Christine, If I came across as snarky, I apologize. I don't know your financial status and really, it's none of my business. However, when you post that you want a scholarship because tuition is 47K.. the impression is that its a bit expensive.. especially when state schools run a whole lot less. I do hope you graduate, and you probably will with your determination.
What I see here from some of these comments is people who are on the other side of the college dreams. They are reality. Form them to post some well meaning advice is admirable. It's all good. Take what you like and leave the rest. It's your life. Best of luck on your future. :)
To my fellow divers with no souls,

People have goals and aspirations in life. Christine is no different than other high school students who hope to attend a well-recognized college in order to create a successful career which she will base the rest of her life on. College is not a cheap part of a person’s life but it is necessary if you are looking to get ahead. As a fellow student I admire Christine’s essay and her ambitions.

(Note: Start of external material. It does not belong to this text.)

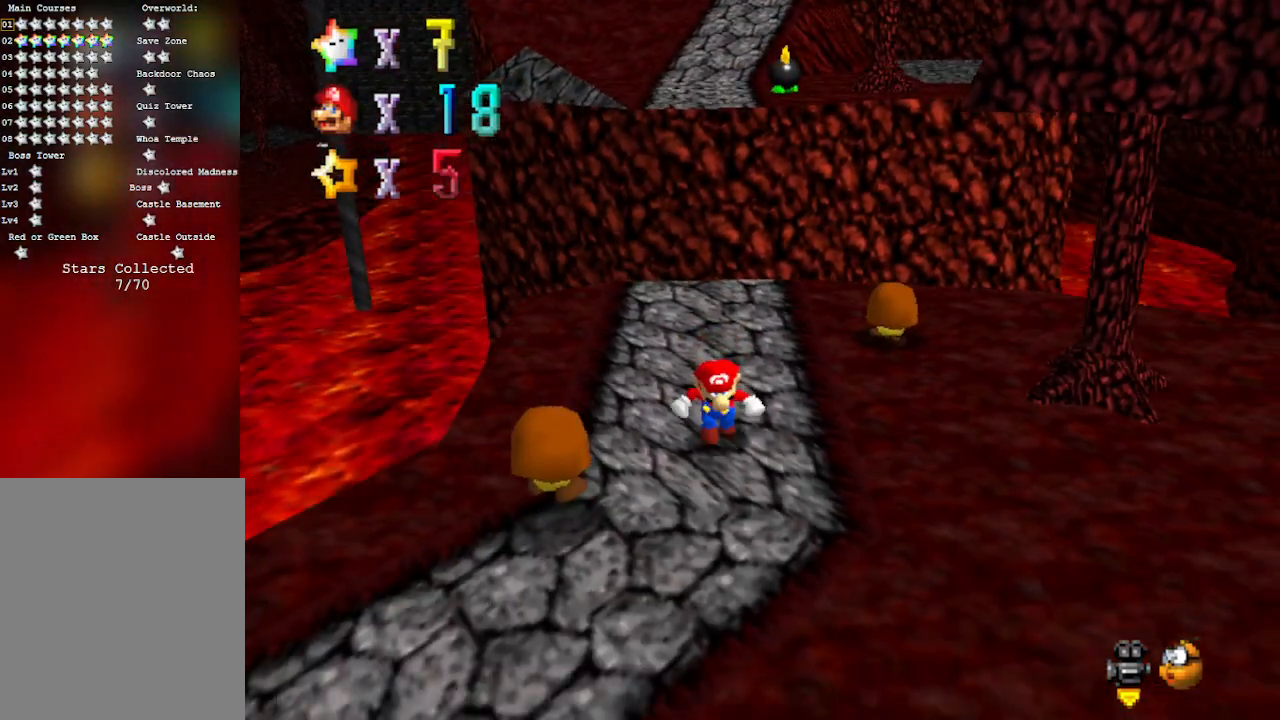
{"buttons": ["A"], "left_stick": "down", "events": [[133, "left_stick", "up"], [200, "A", "down"], [233, "left_stick", "down"]]}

I am not sure if some of you are illiterate or what but her essay WAS well written, and I could feel her ambitions in life bleeding off the page. She clearly knows what she is doing, set goals to achieve and is fighting for that. Obviously she set the bar high unlike most of you.
Now I don’t usually take personal shots but being that you mid-life adults feel the obligation to bully a 17 year old girl via the internet I am going to do just that:

To TSandM: You have no inside knowledge into the financials of Christine and have no place to comment in regards to that. Now I am not sure if you have difficulty reading but the whole purpose of this essay IS to raise funds so I am not sure what you missed there. Now I am not sure what life was like for you during the 70’s/80’s but in today’s times we have standards to which we follow and if she were to have someone else read her essay and correct it than it would not have been unique to her in EVERY last aspect. Now I share your pain in having no money for going to college but what I don’t share is your obvious low goal, and lack of ambition. I strive for the best and only the best and by pursuing the best you get the best. Also I see that your life is going so well you had plenty of time to make over 30,000 posts on ScubaBoard alone. Hmmm.

Deputy Dan: Being that everything TSandM said was rude and you say that you would have said it in a less nice way than that makes you a prick.

Scuba_Jenny: I feel very sorry for your kids as they did not have a mother that pushed them in life to succeed. If you held your kids back due to monetary reasons than you obviously did not do your job as a mother to make sure your children had the best. Oh and I hope you know that if is extremely hypercritical to use the word “erh” while criticizing an essay. To conclude you have no insight into the intelligence of Christine and by hinting that she will not graduate from college makes you an imbecile.

Nimoh: You as well cannot criticize an essay if you cannot even capitalize the first words in your sentences. That contributes to poor grammar my friend.

So for all of you with no life and who are threatened by a 17 year old girl just remember there is a person on the other side of those words written on your screen. I know that if I saw you I would say all this to your face. Would you do the same?

Enjoy
your funny. thanks for the laugh.
 
Lopez 116, I would like to thank you for giving me support and defending me. :)

---------- Post added May 2nd, 2013 at 09:05 PM ----------

And Scuba_Jenny, although I understand people think that college is too hard and won't make it, I will be one of those people who graduate because I am determined to graduate and not give up. Not going to college isn't an option for me.